🏝️🌴🏖️ L'œuvre de Robin Campillo, que ce soit en tant que réalisateur ou scénariste, explore invariablement le thème des individus incapables de saisir pleinement la réalité qui les entoure. Son dernier film, "L'Île Rouge", ne déroge pas à cette règle, offrant une plongée profonde dans les méandres de la perception humaine.
Ce sont par exemple 2 séquences emblématique du film :
- L'une met en lumière cette thématique de ce que l'on veut voir. Un regard que l'on construit : spectacle du Père Noël qui, depuis son avion militaire, distribue ses cadeaux.
- L'autre qui clôture la (2nde) scène introductive avec ce que l'on se refuse à voir.
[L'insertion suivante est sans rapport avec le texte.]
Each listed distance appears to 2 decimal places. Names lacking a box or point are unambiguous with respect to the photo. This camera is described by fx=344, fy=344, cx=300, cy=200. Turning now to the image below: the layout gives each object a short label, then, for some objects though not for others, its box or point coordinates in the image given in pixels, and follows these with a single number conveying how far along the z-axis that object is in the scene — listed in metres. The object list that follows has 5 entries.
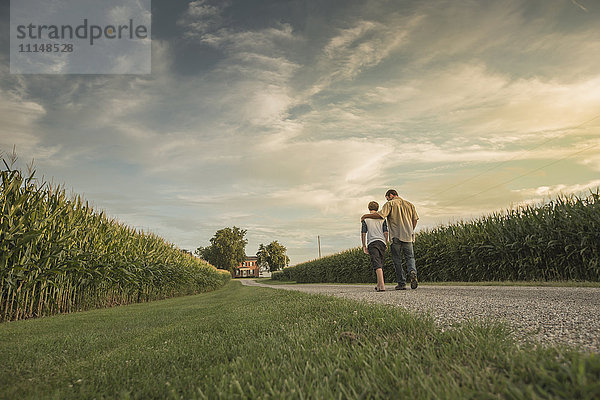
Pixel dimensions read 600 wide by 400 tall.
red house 136.25
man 8.25
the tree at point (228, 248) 82.89
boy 8.19
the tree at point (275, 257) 88.19
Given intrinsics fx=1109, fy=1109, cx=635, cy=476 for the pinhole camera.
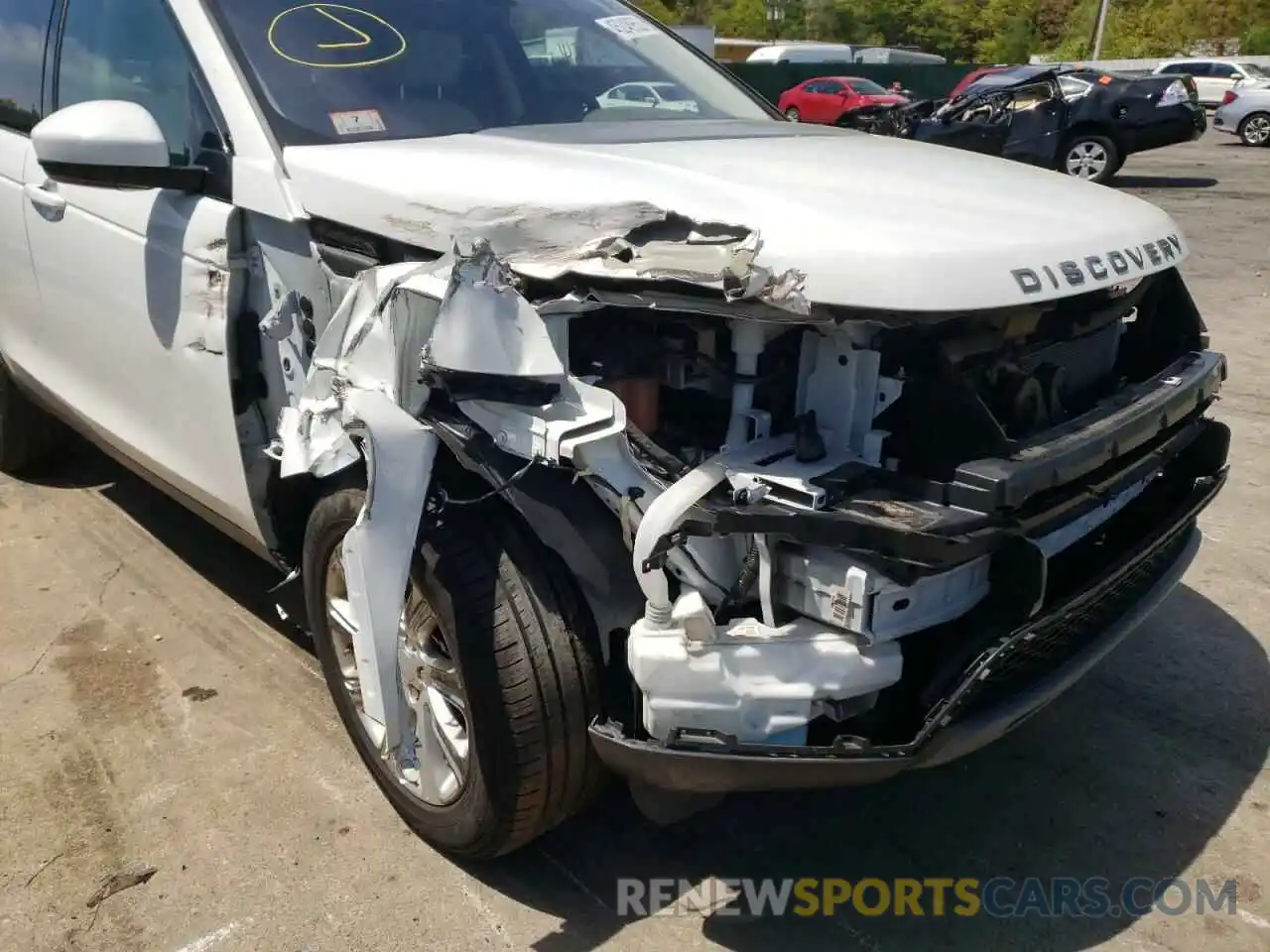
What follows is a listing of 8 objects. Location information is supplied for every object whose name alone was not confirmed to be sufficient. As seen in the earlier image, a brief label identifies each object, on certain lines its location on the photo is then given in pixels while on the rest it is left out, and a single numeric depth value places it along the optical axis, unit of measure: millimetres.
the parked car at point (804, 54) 39625
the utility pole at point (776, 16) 77000
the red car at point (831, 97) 26188
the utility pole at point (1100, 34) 45344
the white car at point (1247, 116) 21844
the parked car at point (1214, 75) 27531
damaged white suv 1890
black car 13555
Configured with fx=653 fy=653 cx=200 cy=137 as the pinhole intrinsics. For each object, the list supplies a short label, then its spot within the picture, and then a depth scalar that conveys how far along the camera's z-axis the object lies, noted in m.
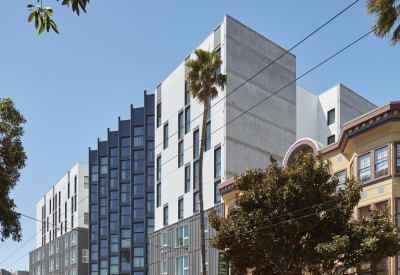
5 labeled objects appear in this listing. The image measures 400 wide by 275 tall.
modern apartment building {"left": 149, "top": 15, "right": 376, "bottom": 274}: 52.09
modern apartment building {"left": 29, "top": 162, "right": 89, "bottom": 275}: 93.88
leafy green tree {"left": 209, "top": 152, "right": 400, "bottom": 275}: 28.34
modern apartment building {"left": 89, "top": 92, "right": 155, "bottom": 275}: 78.81
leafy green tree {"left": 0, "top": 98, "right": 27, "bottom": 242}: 24.50
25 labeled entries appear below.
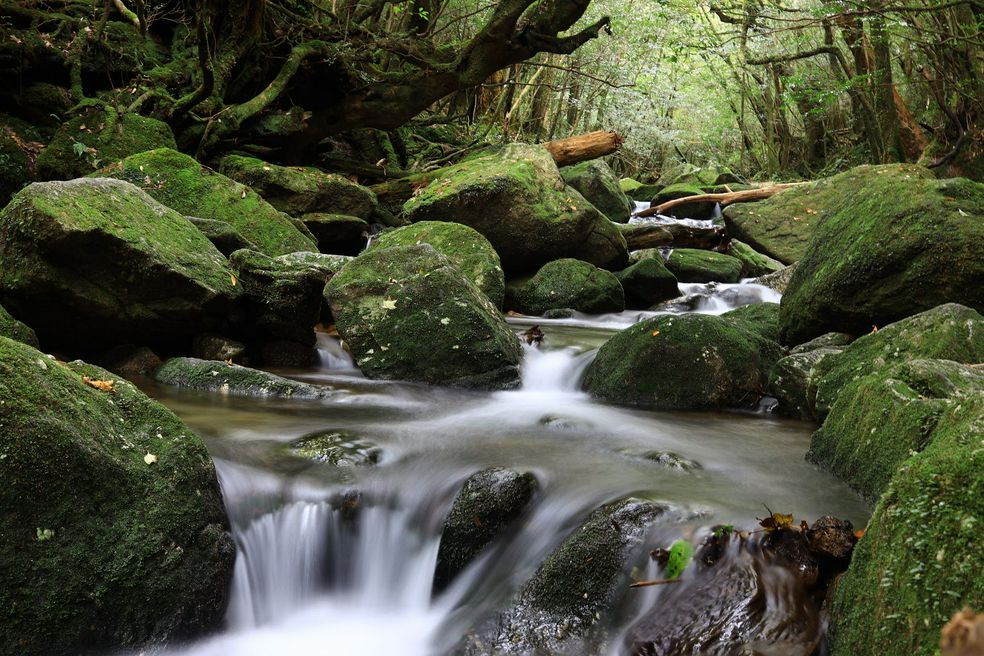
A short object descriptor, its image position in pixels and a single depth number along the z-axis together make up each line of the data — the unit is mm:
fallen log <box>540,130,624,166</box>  15148
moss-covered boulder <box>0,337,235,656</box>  2537
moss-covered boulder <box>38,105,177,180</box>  9031
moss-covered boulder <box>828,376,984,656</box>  1854
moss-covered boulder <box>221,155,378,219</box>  10578
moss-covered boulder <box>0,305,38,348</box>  4969
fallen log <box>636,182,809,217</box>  17250
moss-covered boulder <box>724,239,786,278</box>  12750
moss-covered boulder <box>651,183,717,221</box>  18564
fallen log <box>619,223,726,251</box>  13812
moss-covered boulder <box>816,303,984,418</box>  4520
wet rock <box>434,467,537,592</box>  3480
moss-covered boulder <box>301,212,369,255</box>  10602
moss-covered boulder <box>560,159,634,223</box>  16078
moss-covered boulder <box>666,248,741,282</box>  12102
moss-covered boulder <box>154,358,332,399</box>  5676
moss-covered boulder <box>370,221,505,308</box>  8523
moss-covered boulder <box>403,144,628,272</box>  10445
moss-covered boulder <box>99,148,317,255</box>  8539
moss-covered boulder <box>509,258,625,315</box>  9945
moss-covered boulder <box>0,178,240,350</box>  5438
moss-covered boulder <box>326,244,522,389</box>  6348
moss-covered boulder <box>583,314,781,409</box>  5762
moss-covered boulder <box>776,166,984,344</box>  5594
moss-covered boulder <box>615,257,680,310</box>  10734
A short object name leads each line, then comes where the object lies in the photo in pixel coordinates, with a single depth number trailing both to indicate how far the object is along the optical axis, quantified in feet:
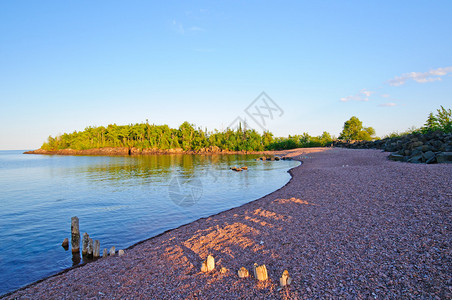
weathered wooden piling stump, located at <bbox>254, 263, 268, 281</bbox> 22.82
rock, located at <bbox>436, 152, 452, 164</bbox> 75.86
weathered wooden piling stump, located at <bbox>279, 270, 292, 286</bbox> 21.39
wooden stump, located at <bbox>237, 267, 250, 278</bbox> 23.86
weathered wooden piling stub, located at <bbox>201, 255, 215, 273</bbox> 26.46
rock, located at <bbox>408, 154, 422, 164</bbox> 84.89
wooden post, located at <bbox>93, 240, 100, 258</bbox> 37.21
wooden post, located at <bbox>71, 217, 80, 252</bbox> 39.55
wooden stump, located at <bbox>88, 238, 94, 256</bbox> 37.80
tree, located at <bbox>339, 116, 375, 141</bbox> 327.67
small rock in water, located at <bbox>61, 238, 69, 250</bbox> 42.38
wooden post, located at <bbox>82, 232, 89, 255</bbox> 38.04
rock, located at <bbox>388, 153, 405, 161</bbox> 98.17
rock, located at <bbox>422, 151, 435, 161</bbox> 81.82
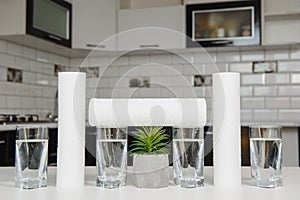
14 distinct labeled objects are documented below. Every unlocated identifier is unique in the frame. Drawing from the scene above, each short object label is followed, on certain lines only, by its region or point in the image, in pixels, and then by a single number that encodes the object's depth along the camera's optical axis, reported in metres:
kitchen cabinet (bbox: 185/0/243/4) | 3.88
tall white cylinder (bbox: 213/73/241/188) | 0.92
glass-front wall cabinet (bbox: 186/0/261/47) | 3.75
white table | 0.80
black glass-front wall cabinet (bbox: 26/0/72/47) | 3.27
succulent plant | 0.92
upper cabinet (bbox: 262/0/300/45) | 3.79
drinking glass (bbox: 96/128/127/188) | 0.90
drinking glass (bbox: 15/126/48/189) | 0.90
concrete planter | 0.90
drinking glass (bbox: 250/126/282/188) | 0.92
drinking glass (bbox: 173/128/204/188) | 0.91
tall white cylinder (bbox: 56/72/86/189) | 0.91
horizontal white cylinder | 0.92
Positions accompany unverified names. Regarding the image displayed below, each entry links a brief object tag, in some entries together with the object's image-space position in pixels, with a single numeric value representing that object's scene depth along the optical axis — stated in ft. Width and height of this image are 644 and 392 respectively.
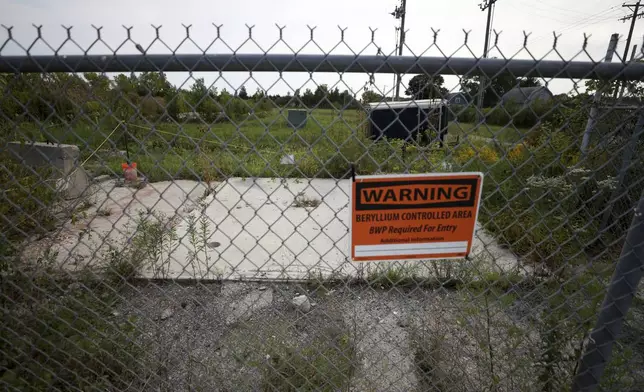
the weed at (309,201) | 16.63
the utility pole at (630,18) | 56.43
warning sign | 4.24
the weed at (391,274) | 9.90
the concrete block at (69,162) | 15.12
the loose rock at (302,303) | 9.22
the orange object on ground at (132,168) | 7.34
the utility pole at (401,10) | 64.68
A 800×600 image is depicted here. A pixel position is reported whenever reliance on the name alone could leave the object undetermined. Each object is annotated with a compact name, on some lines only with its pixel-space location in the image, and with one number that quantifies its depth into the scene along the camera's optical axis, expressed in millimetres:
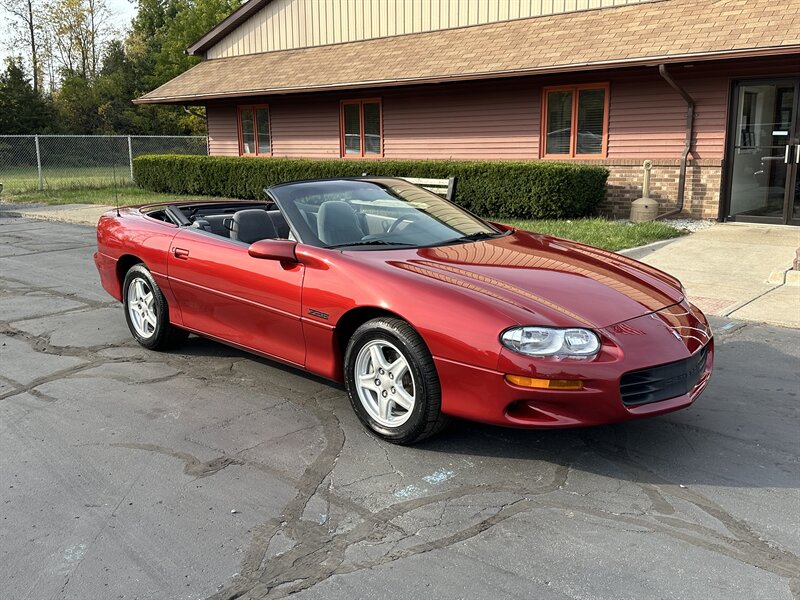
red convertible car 3506
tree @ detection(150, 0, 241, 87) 47625
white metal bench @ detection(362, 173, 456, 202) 13345
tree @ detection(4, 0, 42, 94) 56188
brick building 12352
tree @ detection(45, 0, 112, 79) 56688
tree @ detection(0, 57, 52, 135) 42344
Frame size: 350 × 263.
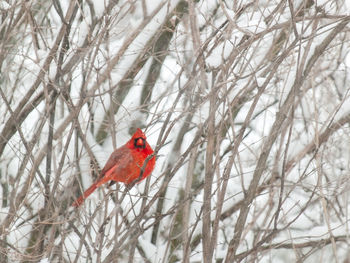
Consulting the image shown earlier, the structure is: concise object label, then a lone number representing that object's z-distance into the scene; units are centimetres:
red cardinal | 700
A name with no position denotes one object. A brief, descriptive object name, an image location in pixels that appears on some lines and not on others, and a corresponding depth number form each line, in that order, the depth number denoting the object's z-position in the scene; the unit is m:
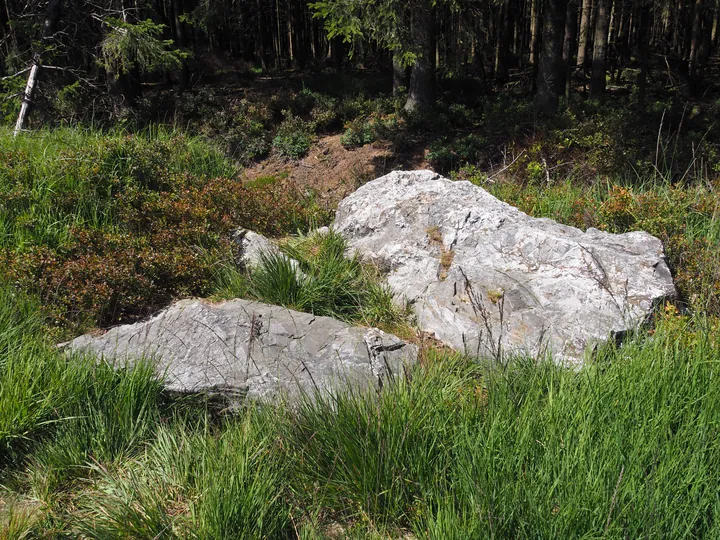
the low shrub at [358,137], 13.44
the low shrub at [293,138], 13.73
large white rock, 4.17
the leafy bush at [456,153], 11.95
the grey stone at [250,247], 5.45
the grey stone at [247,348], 3.90
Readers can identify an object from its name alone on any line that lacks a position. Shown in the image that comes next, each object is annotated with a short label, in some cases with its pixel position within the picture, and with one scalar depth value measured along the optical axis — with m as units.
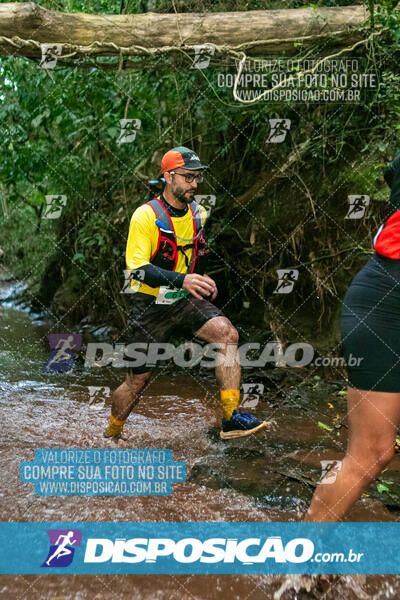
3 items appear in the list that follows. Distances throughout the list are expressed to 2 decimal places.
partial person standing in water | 2.22
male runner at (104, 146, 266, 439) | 4.03
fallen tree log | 5.61
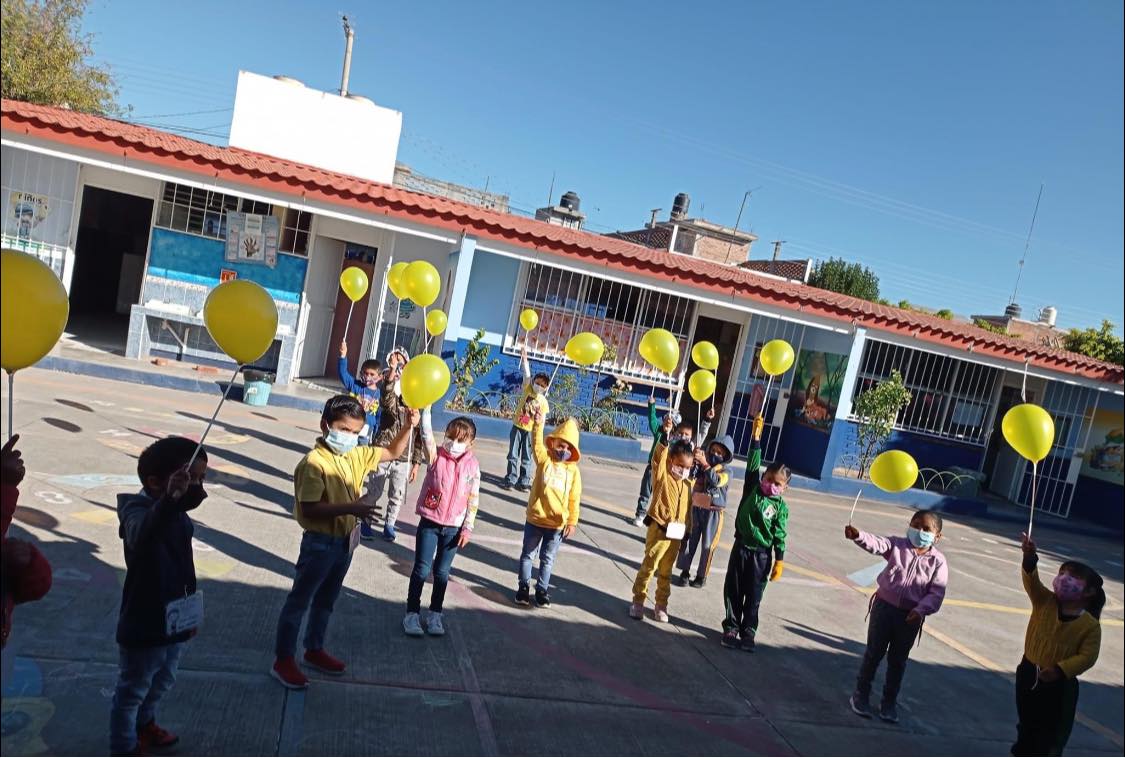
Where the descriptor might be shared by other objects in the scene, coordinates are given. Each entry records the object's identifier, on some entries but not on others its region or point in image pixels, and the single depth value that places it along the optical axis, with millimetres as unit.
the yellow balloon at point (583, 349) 7809
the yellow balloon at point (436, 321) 8570
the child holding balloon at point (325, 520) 3803
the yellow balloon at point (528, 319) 10984
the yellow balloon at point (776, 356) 7941
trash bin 11250
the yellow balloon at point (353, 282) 9078
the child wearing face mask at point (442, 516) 4738
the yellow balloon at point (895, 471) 5250
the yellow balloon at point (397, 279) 7218
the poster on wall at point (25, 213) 12172
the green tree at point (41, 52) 15781
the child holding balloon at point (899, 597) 4852
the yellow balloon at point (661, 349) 7447
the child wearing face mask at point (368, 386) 6812
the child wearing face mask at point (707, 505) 6570
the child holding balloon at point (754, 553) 5637
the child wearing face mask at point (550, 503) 5402
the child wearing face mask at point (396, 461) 6395
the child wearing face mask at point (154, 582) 2924
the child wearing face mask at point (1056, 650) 4230
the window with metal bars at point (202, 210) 12617
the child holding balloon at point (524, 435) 8508
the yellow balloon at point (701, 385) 8031
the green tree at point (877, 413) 14422
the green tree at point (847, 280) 38219
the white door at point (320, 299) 13305
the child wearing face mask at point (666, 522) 5691
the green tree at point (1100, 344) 21328
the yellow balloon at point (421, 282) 6629
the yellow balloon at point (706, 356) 8695
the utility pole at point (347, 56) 18625
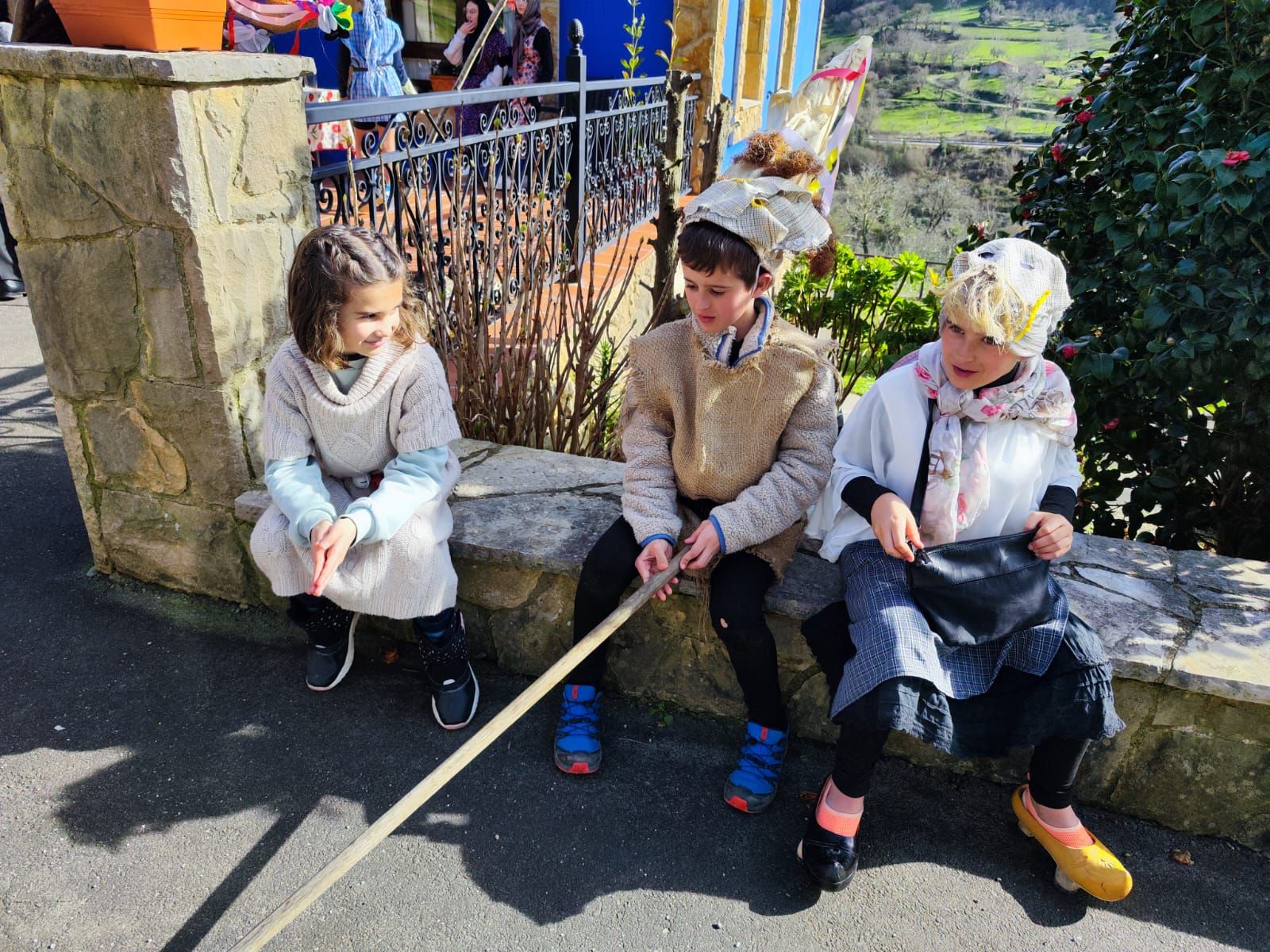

Un regard escamoté sur la marche du Monde : le retrait discret du tuyau d'arrosage par un domestique noir, qui est délibérément exclu du cadre à la demande du colon blanc.
Cette mise en scène souligne la tendance des personnages à ignorer les aspects cruciaux de leur réalité, préférant se concentrer sur des éléments superficiels ou illusoires. Et le geste s'assume pleinement dans les jolies scènes oniriques "Fantômette" qui terminent tout ce que le cinéma réactionnaire sépia des Choristes à la guerre des boutons a pu nous servir en matière de mise en image de l'imaginaire enfant 60s. Avec ces séquences extrêmement jolies, Campillo expose la capacité du cinéma à construire en contraste avec la difficulté pour lui de déconstruire.
Dans l'univers de Campillo, les personnages ne parviennent jamais à développer une compréhension de leur Monde, de son fonctionnement. De sa trajectoire surtout. Ils restent non seulement aveugles aux véritables enjeux et dynamiques qui les entourent, mais sont le plus souvent inconscients même de cette incompétence perceptuelle.
Ainsi, pour le dire plus prosaïquement, l'humanité serait incapable de trouver de bonnes solutions aux défis qui lui sont contemporains, car leurs préoccupations sont tournées vers les mauvais problèmes.
Cinéma Coupable
"L'Île Rouge" aborde ainsi non pas l'inconscient colonial français, son "impensé", mais plutôt son "non-vu" ou "non-compris".
Le cinéma de Campillo se fait alors le témoin d'une forme de culpabilité, celle de ne pas pouvoir représenter fidèlement la réalité, voir de faire détourner le regard du spectateur, par sa capacité même à donner vie à de l'imaginaire.
Esthétiquement, le film est un véritable bijou, avec des images soigneusement composées, une bande sonore envoûtante et un montage impeccable. Les acteurs brillent dans leurs rôles, livrant des performances authentiques et des dialogues percutants.
Enfant
Cependant, cette idée d'insaisissable marche du Monde, si elle m'intéresse beaucoup, je ne peux que la trouver plus lourdaude lorsqu'elle est projetée dans le regard d'un enfant. Y a un côté presque trop facile.
Il est souvent dit que les films sur l'enfance sont parmi les plus personnels pour leurs réalisateurs. Bien que cela puisse être une fausse piste du point de vue autobiographique, il est difficile de ne pas voir dans le regard du jeune héros de "L'Île Rouge" une projection des propres expériences et perceptions du monde de Campillo. Comme un aveu pour l'origine de son obsession pour la question de la perception et du regard.
En fin de compte, "L'Île Rouge" est un film remarquable, mais certainement pas le meilleur de son auteur.